Alice n’en croyait pas ses oreilles. En écoutant Margaret, une idée absolument insensée germa dans son esprit. Était-il possible qu’elle l’ait invitée à cette soirée dans le but inavoué de la pousser dans les bras de la princesse de Malanset ? Cette hypothèse paraissait folle, mais elle expliquerait bien des choses, à commencer par l’attitude étrange de sa mère, qui s’était montrée, durant tout l’après-midi, embarrassée, nerveuse et préoccupée. Elle correspondait également tout à fait à la logique très personnelle de Margaret, qui estimait sans doute que Sonia appartenait à la même génération qu’elle ; une génération qui savait étouffer les scandales dans l’œuf et conserver ses secrets à n’importe quel prix. Après tout, Alice n’avait jamais entendu sa mère condamner son amour pour Lucia pour des questions morales, même au plus fort de la crise.
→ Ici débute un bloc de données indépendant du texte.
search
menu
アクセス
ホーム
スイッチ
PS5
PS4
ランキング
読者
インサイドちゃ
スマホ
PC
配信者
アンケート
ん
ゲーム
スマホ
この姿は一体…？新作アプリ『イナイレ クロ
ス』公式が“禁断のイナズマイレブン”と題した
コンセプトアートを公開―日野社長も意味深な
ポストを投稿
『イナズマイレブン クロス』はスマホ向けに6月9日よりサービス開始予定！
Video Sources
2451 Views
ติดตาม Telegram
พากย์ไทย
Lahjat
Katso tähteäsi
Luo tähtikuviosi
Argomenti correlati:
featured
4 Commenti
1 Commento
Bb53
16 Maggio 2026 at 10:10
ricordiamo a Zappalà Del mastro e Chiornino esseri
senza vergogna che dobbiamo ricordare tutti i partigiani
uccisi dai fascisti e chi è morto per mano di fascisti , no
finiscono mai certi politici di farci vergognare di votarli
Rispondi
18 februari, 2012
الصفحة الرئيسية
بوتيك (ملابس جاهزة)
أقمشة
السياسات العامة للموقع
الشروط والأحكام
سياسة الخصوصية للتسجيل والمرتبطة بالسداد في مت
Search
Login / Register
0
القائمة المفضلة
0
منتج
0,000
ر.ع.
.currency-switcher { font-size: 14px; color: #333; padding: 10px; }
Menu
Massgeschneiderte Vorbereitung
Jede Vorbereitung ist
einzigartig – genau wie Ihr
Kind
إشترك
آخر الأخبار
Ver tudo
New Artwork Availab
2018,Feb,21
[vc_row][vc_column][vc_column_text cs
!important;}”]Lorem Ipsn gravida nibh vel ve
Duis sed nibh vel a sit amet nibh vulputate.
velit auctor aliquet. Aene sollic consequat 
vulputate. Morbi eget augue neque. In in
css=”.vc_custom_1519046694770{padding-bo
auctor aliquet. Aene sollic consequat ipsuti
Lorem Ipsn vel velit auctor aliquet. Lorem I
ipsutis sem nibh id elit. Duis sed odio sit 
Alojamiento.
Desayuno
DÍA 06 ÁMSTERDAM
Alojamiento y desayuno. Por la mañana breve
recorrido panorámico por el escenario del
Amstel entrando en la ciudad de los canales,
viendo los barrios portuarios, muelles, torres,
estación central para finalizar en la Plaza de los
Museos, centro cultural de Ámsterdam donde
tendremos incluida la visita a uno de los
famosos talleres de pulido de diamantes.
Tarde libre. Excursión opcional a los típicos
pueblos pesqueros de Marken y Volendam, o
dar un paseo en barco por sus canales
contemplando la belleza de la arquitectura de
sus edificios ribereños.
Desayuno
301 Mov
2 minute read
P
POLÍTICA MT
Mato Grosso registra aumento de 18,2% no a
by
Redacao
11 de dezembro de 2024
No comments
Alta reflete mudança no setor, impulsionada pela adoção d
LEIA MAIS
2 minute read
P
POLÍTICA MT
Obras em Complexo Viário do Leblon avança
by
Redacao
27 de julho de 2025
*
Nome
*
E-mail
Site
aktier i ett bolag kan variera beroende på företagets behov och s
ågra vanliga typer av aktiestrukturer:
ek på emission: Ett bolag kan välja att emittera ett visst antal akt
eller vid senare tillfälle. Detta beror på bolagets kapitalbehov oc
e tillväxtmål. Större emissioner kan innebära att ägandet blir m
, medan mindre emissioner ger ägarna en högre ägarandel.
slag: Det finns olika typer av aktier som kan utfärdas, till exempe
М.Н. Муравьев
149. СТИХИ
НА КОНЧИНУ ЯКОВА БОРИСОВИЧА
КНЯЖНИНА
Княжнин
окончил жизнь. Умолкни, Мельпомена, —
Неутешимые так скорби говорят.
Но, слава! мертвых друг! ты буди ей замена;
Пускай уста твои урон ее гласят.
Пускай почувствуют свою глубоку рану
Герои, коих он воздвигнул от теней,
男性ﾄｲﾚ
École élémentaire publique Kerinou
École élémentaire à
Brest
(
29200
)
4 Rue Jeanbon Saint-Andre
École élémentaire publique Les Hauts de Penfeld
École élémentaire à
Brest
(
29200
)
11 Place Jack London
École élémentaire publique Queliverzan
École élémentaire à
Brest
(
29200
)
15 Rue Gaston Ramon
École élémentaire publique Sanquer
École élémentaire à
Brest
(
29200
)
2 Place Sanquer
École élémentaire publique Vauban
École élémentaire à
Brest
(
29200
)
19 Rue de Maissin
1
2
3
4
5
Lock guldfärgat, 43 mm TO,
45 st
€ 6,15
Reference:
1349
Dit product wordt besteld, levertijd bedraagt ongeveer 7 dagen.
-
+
Margaret avait surtout paru terrifiée par la perspective du scandale, du ridicule et du déshonneur.

— J’ai peur que Mme de Malanset n’ait bien d’autres préoccupations, répondit sèchement Alice en repensant à la mystérieuse inconnue que la princesse avait embrassée dans le salon de musique.

— Il ne faut pas partir vaincue d’avance, ma chérie, conseilla Margaret, qui ne semblait pas se rendre compte qu’Alice bouillonnait de rage. Tu ne devrais pas te sous-estimer de cette manière. Prends exemple sur ton père ! Mon Dieu, je crois que cet homme a passé le plus clair de son existence à être satisfait de lui-même…

Margaret laissa échapper un petit rire amer, puis son regard se perdit au-delà de la vitre. Alice l’observa un moment dans l’espoir que sa mère se retourne vers elle, s’aperçoive de sa colère et reconnaisse enfin sa souffrance. Comment pouvait-elle être aveugle et inconsciente au point de jouer les entremetteuses après lui avoir fait vivre l’enfer avec Lucia ? N’avait-elle vraiment aucune idée de la peine et de la détresse qu’elle lui avait infligées ? Mais la confrontation tant espérée ne vint pas. Margaret ne lui prêtait plus aucune attention et admirait les lumières de Paris d’un air rêveur. Alice sentit toute sa rage et sa frustration retomber d’un coup. Avec Margaret, elle avait toujours fait face à un mur. Imprégnée des valeurs de son milieu, sa mère ne connaissait que l’hypocrisie et le double discours. Alice était si fatiguée, si lasse. Elle essayait de se consoler en songeant que, grâce aux manigances de Margaret, rien ni personne ne l’empêcherait d’accepter l’invitation de Sonia. Les manières un peu autoritaires de la princesse de Malanset l’avaient parfois gênée, mais, dans l’ensemble, cette soirée avait été une véritable respiration. Leur prochaine rencontre dans l’ambiance feutrée de l’opéra devrait être bien moins riche en surprises et en émotions. Du moins, c’était ce qu’Alice espérait.